• SOURCE DOCUMENT:
§ §

Failing download. #10592

dgarner-cg · 2023-11-03T23:05:01Z

I have attempted everything to resolve this issue .. for over a week or more.
It's getting frustrating.
I've attempted this with the newest version of everything involved (Ansible, Kubespray, etc..) in standard OS and alternatively I've attempted this in a venv with requirements.txt versions of everything.
I've attempted to eliminate all troubleshooting options possible before posting and it always comes down to the same Download section.
I'm seeing a lot of info I haven't seen before with this inventory but I have to run to Rx before it closes and want to post immediately as it's already been an issue for actually more like 3 weeks, just the last week I have consistently focused on it.

fyi..

• pve-cos-pri: Outside server not involved in k8s cluster, this can be considered the primary server of the network.

§ §

• MATERIAL:
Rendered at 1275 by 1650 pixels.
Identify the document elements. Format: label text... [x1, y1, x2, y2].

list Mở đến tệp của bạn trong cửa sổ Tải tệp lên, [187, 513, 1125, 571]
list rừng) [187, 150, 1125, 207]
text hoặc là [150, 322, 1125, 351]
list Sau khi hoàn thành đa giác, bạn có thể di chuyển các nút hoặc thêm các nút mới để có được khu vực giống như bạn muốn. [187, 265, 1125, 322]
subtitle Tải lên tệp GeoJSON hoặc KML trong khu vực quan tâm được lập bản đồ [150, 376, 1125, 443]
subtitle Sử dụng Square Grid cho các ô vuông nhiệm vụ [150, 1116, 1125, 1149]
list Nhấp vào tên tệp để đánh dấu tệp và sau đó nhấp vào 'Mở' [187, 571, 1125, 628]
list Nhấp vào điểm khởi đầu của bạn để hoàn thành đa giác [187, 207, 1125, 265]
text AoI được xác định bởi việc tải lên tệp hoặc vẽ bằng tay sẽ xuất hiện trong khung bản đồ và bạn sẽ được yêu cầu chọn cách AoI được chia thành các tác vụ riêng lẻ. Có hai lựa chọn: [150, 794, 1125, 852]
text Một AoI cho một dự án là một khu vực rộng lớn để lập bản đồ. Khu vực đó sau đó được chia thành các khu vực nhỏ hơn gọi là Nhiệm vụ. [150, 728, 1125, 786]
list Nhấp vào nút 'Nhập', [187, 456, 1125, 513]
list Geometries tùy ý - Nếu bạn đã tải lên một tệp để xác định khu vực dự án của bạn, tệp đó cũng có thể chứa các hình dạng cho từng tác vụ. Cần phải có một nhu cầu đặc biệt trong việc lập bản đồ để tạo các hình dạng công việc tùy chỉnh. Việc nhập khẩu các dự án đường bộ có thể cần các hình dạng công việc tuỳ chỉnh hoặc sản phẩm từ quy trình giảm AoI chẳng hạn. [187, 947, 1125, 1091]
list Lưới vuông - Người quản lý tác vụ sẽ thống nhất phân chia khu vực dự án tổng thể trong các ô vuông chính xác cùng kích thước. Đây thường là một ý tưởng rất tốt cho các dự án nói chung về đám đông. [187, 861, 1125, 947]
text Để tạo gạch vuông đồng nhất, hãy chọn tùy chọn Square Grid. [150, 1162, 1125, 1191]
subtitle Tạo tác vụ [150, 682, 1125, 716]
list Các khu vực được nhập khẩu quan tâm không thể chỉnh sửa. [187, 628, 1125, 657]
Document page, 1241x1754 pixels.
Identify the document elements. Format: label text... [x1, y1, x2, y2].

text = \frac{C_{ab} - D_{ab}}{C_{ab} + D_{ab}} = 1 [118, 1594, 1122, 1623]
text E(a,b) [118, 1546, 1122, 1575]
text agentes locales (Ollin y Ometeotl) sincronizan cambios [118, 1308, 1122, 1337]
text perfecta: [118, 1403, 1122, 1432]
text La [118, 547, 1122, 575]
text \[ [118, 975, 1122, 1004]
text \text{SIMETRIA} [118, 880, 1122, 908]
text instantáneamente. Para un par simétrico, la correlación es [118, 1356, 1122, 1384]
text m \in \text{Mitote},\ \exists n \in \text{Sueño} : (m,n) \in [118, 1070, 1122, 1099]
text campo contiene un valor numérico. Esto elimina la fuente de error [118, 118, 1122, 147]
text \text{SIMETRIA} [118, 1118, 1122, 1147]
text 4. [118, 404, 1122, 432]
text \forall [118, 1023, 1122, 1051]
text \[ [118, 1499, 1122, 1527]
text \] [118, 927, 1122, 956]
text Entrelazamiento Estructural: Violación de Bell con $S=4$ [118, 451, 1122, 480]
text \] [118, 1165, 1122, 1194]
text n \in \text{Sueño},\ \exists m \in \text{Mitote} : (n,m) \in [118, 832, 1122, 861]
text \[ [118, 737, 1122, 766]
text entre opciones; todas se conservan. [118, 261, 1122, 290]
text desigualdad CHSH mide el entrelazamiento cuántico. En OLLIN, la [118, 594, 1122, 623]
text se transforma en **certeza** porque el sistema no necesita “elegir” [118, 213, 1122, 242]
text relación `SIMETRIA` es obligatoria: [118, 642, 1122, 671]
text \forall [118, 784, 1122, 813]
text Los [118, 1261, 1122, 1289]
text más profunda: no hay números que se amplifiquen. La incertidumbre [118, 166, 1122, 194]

§ §

• TASK DESCRIPTION: Reproduce the passage from the Kubespray download issue starting at "Failing download. #10592" and ending at "It's getting frustrating.". None of the data is needed for this.

• REPLY TO THE TASK:
Failing download. #10592

dgarner-cg · 2023-11-03T23:05:01Z

I have attempted everything to resolve this issue .. for over a week or more.
It's getting frustrating.